All I Have is the debut studio album by American R&B recording artist Amerie. It was released on July 30, 2002, through Columbia Records, Rise Entertainment and Richcraft Records. Entirely produced by Rich Harrison, the album debuted and peaked at number nine on the US Billboard 200 chart in August 2002, remaining in the top twenty for two weeks only and dropping off the top hundred in its fourteenth week. It also received generally mixed reviews from the music critics. Nevertheless, the album was certified Gold by the Recording Industry Association of America (RIAA) for selling over 500,000 copies on October 3, 2003, and won Amerie a Soul Train Music Award for Best R&B/Soul or Rap New Artist in 2003. According to Nielsen SoundScan, the album has sold over 661,000 copies in the United States as of July 2009. All I Have produced two singles: "Why Don't We Fall in Love" (which peaked at number 23 on the US Billboard Hot 100) and a minor hit "Talkin' to Me".

Background
While studying at Georgetown, Amerie befriended a Washington, D.C., club promoter who put her in touch with producer Rich Harrison. During an interview with Maxim, Amerie said she met up with Harrison at a McDonald's parking lot, and performed a song for him in her car. Rich Harrison—who had just worked on Mary J. Blige's albums Mary and No More Drama—began developing demos with Amerie. This led to her first record deal with Harrison's Richcraft Entertainment, in collaboration with Columbia Records. According to Amerie, she and Harrison immediately hit it off. In a 2002 interview, she commented "For some reason we had a very special chemistry. When we would work together something great would happen."

Amerie recorded the chorus for the 2001 single "Rule", performed by Nas. The single peaked at number 67 on the Hot R&B/Hip-Hop Singles & Tracks chart in the United States. She also recorded a song with Detroit rapper Royce da 5'9", titled "Life", the third and final single from his Rock City (Version 2.0) album.

Release and promotion
All I Have was first released in United States, for CD and vinyl LP, on July 30, 2002, through Columbia Records, Rise Entertainment and Richcraft Records. It was released on August 5, 2002, in Europe through Sony Music Entertainment. It was also released in Japan, on November 20, 2002, through Sony Music Entertainment Japan.

In April 2002, Amerie's debut single, "Why Don't We Fall in Love", was released, peaking at number 23 on the Billboard Hot 100 and becoming a top ten hit on the US Hot R&B/Hip-Hop Songs and Hot Dance Club Play charts. The song was an urban top twenty hit in Australia and reached the top 40 in the United Kingdom. 
To promote the album, Amerie went on tour with Usher and Nas, traveling on Usher's Evolution 8701 Tour in 2002. Amerie also promoted the album by touring with rapper Nelly, performing on twelve of his concert dates. The second and final single from All I Have was "Talkin' to Me", a top twenty entry on the Hot R&B/Hip-Hop Songs, although it peaked outside the top forty on the Billboard Hot 100.
- - -
OBJECTIVE 1> According to the album article, where did Amerie meet up with Rich Harrison?
The album article has nothing to do with the records.

LISTING>
- - -
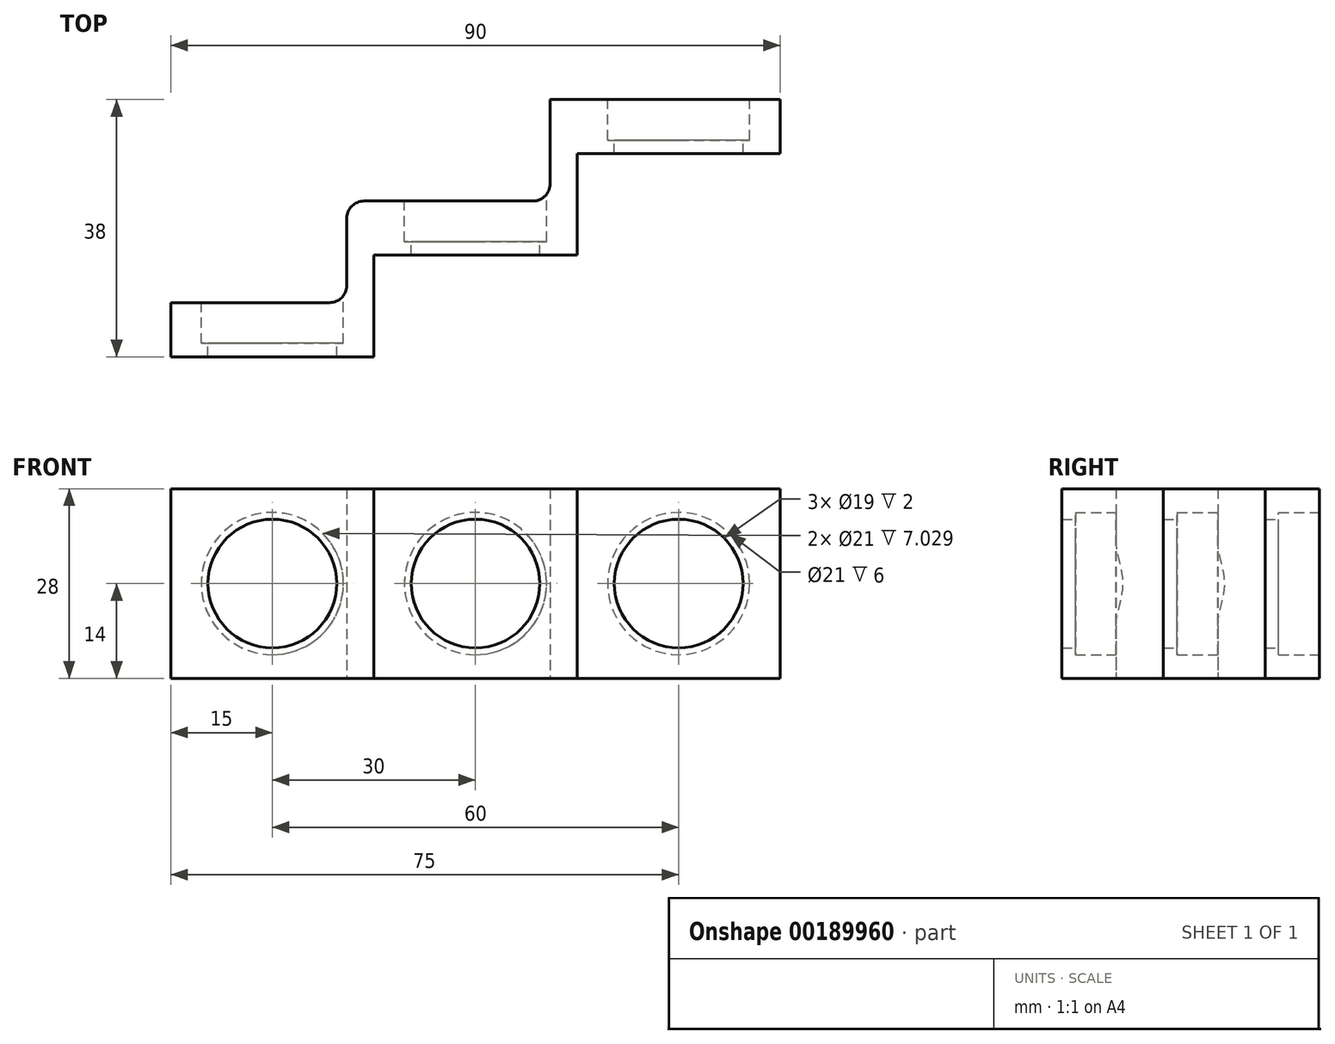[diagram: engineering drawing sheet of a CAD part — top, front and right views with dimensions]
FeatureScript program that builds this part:
annotation { "Feature Type Name" : "Feature", "Feature Type Description" : "" }
export const myFeature = defineFeature(function(context is Context, id is Id, definition is map)
    precondition{}
    {
        {
            var Q0;
            Q0=qCreatedBy(makeId("Front.planeOp"),FACE);
            var sketch = newSketch(context, id + "F0", { "sketchPlane" : qUnion([Q0])});
            skLineSegment(sketch, "E0", {"start": v(0, 0) * mm, "end": v(80.9, 0) * mm, "construction": true});
            skCircle(sketch, "E1", {"center": v(0, 0) * mm, "radius": 10.5 * mm});
            skCircle(sketch, "E2.1.0.0", {"center": v(30, 0) * mm, "radius": 10.5 * mm});
            skCircle(sketch, "E2.2.0.0", {"center": v(60, 0) * mm, "radius": 10.5 * mm});
            skLineSegment(sketch, "E2.direction1", {"start": v(0, 0) * mm, "end": v(30, 0) * mm, "construction": true});
            skLineSegment(sketch, "E3.bottom", {"start": v(15, -14) * mm, "end": v(-15, -14) * mm});
            skLineSegment(sketch, "E3.top", {"start": v(15, 14) * mm, "end": v(-15, 14) * mm});
            skLineSegment(sketch, "E3.left", {"start": v(15, -14) * mm, "end": v(15, 14) * mm});
            skLineSegment(sketch, "E3.right", {"start": v(-15, -14) * mm, "end": v(-15, 14) * mm});
            skLineSegment(sketch, "E4.bottom", {"start": v(15, -14) * mm, "end": v(45, -14) * mm});
            skLineSegment(sketch, "E4.top", {"start": v(15, 14) * mm, "end": v(45, 14) * mm});
            skLineSegment(sketch, "E4.right", {"start": v(45, -14) * mm, "end": v(45, 14) * mm});
            skLineSegment(sketch, "E5.bottom", {"start": v(45, -14) * mm, "end": v(75, -14) * mm});
            skLineSegment(sketch, "E5.top", {"start": v(45, 14) * mm, "end": v(75, 14) * mm});
            skLineSegment(sketch, "E5.right", {"start": v(75, -14) * mm, "end": v(75, 14) * mm});
            skCircle(sketch, "E6", {"center": v(0, 0) * mm, "radius": 9.5 * mm});
            skCircle(sketch, "E7.1.0.0", {"center": v(30, 0) * mm, "radius": 9.5 * mm});
            skCircle(sketch, "E7.2.0.0", {"center": v(60, 0) * mm, "radius": 9.5 * mm});
            skSolve(sketch);
        }
        {
            var Q0;
            Q0=makeQuery(id+"F0.imprint","IMPRINT",FACE,{"disambiguationData":[TD([[makeQuery(id+"F0.imprint","IMPRINT",EDGE,{"derivedFrom":sQuery(id+"F0.wireOp",EDGE,"E1")}),1.0]])]});
            var Q1;
            Q1=makeQuery(id+"F0.imprint","IMPRINT",FACE,{"disambiguationData":[TD([[makeQuery(id+"F0.imprint","IMPRINT",EDGE,{"derivedFrom":sQuery(id+"F0.wireOp",EDGE,"E2.2.0.0")}),1.0]])]});
            var Q2;
            Q2=makeQuery(id+"F0.imprint","IMPRINT",FACE,{"disambiguationData":[TD([[makeQuery(id+"F0.imprint","IMPRINT",EDGE,{"derivedFrom":sQuery(id+"F0.wireOp",EDGE,"E2.2.0.0")}),-1.0]])]});
            var Q3;
            Q3=makeQuery(id+"F0.imprint","IMPRINT",FACE,{"disambiguationData":[TD([[makeQuery(id+"F0.imprint","IMPRINT",EDGE,{"derivedFrom":sQuery(id+"F0.wireOp",EDGE,"E2.1.0.0")}),1.0]])]});
            var Q4;
            Q4=makeQuery(id+"F0.imprint","IMPRINT",FACE,{"disambiguationData":[TD([[makeQuery(id+"F0.imprint","IMPRINT",EDGE,{"derivedFrom":sQuery(id+"F0.wireOp",EDGE,"E2.1.0.0")}),-1.0]])]});
            var Q5;
            Q5=makeQuery(id+"F0.imprint","IMPRINT",FACE,{"disambiguationData":[TD([[makeQuery(id+"F0.imprint","IMPRINT",EDGE,{"derivedFrom":sQuery(id+"F0.wireOp",EDGE,"E1")}),-1.0]])]});
            extrude(context, id + "F1", {"entities" : qUnion([Q0, Q1, Q2, Q3, Q4, Q5]), "depth" : 8 * mm});
        }
        {
            var Q0;
            Q0=makeQuery(id+"F0.imprint","IMPRINT",FACE,{"disambiguationData":[TD([[makeQuery(id+"F0.imprint","IMPRINT",EDGE,{"derivedFrom":sQuery(id+"F0.wireOp",EDGE,"E1")}),-1.0]])]});
            var Q1;
            Q1=makeQuery(id+"F0.imprint","IMPRINT",FACE,{"disambiguationData":[TD([[makeQuery(id+"F0.imprint","IMPRINT",EDGE,{"derivedFrom":sQuery(id+"F0.wireOp",EDGE,"E1")}),1.0]])]});
            extrude(context, id + "F2", {"entities" : qUnion([Q0, Q1]), "operationType" : NewBodyOperationType.ADD, "depth" : 8 * mm + 15 * mm + 15 * mm});
        }
        {
            var Q0;
            Q0=makeQuery(id+"F0.imprint","IMPRINT",FACE,{"disambiguationData":[TD([[makeQuery(id+"F0.imprint","IMPRINT",EDGE,{"derivedFrom":sQuery(id+"F0.wireOp",EDGE,"E2.1.0.0")}),1.0]])]});
            var Q1;
            Q1=makeQuery(id+"F0.imprint","IMPRINT",FACE,{"disambiguationData":[TD([[makeQuery(id+"F0.imprint","IMPRINT",EDGE,{"derivedFrom":sQuery(id+"F0.wireOp",EDGE,"E2.1.0.0")}),-1.0]])]});
            extrude(context, id + "F3", {"entities" : qUnion([Q0, Q1]), "operationType" : NewBodyOperationType.ADD, "depth" : 8 * mm + 15 * mm});
        }
        {
            var Q0;
            Q0=makeQuery(id+"F0.imprint","IMPRINT",FACE,{"disambiguationData":[TD([[makeQuery(id+"F0.imprint","IMPRINT",EDGE,{"derivedFrom":sQuery(id+"F0.wireOp",EDGE,"E1")}),1.0]])]});
            extrude(context, id + "F4", {"entities" : qUnion([Q0]), "operationType" : NewBodyOperationType.REMOVE, "depth" : 8 * mm + 15 * mm + 13 * mm});
        }
        {
            var Q0;
            Q0=makeQuery(id+"F0.imprint","IMPRINT",FACE,{"disambiguationData":[TD([[makeQuery(id+"F0.imprint","IMPRINT",EDGE,{"derivedFrom":sQuery(id+"F0.wireOp",EDGE,"E2.1.0.0")}),1.0]])]});
            extrude(context, id + "F5", {"entities" : qUnion([Q0]), "operationType" : NewBodyOperationType.REMOVE, "depth" : 8 * mm + 13 * mm});
        }
        {
            var Q0;
            Q0=makeQuery(id+"F0.imprint","IMPRINT",FACE,{"disambiguationData":[TD([[makeQuery(id+"F0.imprint","IMPRINT",EDGE,{"derivedFrom":sQuery(id+"F0.wireOp",EDGE,"E2.2.0.0")}),1.0]])]});
            extrude(context, id + "F6", {"entities" : qUnion([Q0]), "operationType" : NewBodyOperationType.REMOVE, "depth" : 6 * mm});
        }
        {
            var Q0;
            {var subQ0=sQuery(id+"F0.wireOp",EDGE,"E4.bottom");var subQ1=sQuery(id+"F0.wireOp",EDGE,"E3.bottom");Q0=makeQuery(id+"F3.boolean.opBoolean","MERGE",FACE,{"derivedFrom":[makeQuery(id+"F2.boolean.opBoolean","MERGE",FACE,{"derivedFrom":[makeQuery(id+"F1.opExtrude","SWEPT_FACE",FACE,{"disambiguationData":[OSD([subQ1,subQ0,sQuery(id+"F0.wireOp",EDGE,"E5.bottom")])]}),makeQuery(id+"F2.opExtrude","SWEPT_FACE",FACE,{"disambiguationData":[OSD([subQ1])]})]}),makeQuery(id+"F3.opExtrude","SWEPT_FACE",FACE,{"disambiguationData":[OSD([subQ0])]})]});}
            var sketch = newSketch(context, id + "F7", { "sketchPlane" : qUnion([Q0])});
            skLineSegment(sketch, "E8", {"start": v(-15, 30) * mm, "end": v(8.46, 30) * mm});
            skLineSegment(sketch, "E9", {"start": v(11, 27.46) * mm, "end": v(11, 17.54) * mm});
            skLineSegment(sketch, "E10", {"start": v(13.54, 15) * mm, "end": v(38.46, 15) * mm});
            skLineSegment(sketch, "E11", {"start": v(41, 12.46) * mm, "end": v(41, 0) * mm});
            skLineSegment(sketch, "E12", {"start": v(-15, 30) * mm, "end": v(-15, 0) * mm});
            skLineSegment(sketch, "E13", {"start": v(-15, 0) * mm, "end": v(41, 0) * mm});
            skPoint(sketch, "E14.visualSharp", {"position": v(11, 30) * mm});
            skArc(sketch, "E14.filletArc", {"start": v(11, 27.46) * mm, "mid": v(10.26, 29.26) * mm, "end": v(8.46, 30) * mm});
            skPoint(sketch, "E15.visualSharp", {"position": v(41, 15) * mm});
            skArc(sketch, "E15.filletArc", {"start": v(41, 12.46) * mm, "mid": v(40.26, 14.26) * mm, "end": v(38.46, 15) * mm});
            skPoint(sketch, "E16.visualSharp", {"position": v(11, 15) * mm});
            skArc(sketch, "E16.filletArc", {"start": v(11, 17.54) * mm, "mid": v(11.74, 15.74) * mm, "end": v(13.54, 15) * mm});
            skSolve(sketch);
        }
        {
            var Q0;
            Q0 = qSketchRegion(id + "F7", true);
            extrude(context, id + "F8", {"entities" : qUnion([Q0]), "operationType" : NewBodyOperationType.REMOVE, "endBound" : BoundingType.THROUGH_ALL, "oppositeDirection" : true, "depth" : 25.4 * mm});
        }
    });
- - -
OBJECTIVE 2> Copy the records from their start up to and including the line with "export const myFeature", leaving the pictures out.

EXERCISE SOLUTION 1> In a McDonald's parking lot.

EXERCISE SOLUTION 2>
[diagram: engineering drawing sheet of a CAD part — top, front and right views with dimensions]
FeatureScript program that builds this part:
annotation { "Feature Type Name" : "Feature", "Feature Type Description" : "" }
export const myFeature = defineFeature(function(context is Context, id is Id, definition is map)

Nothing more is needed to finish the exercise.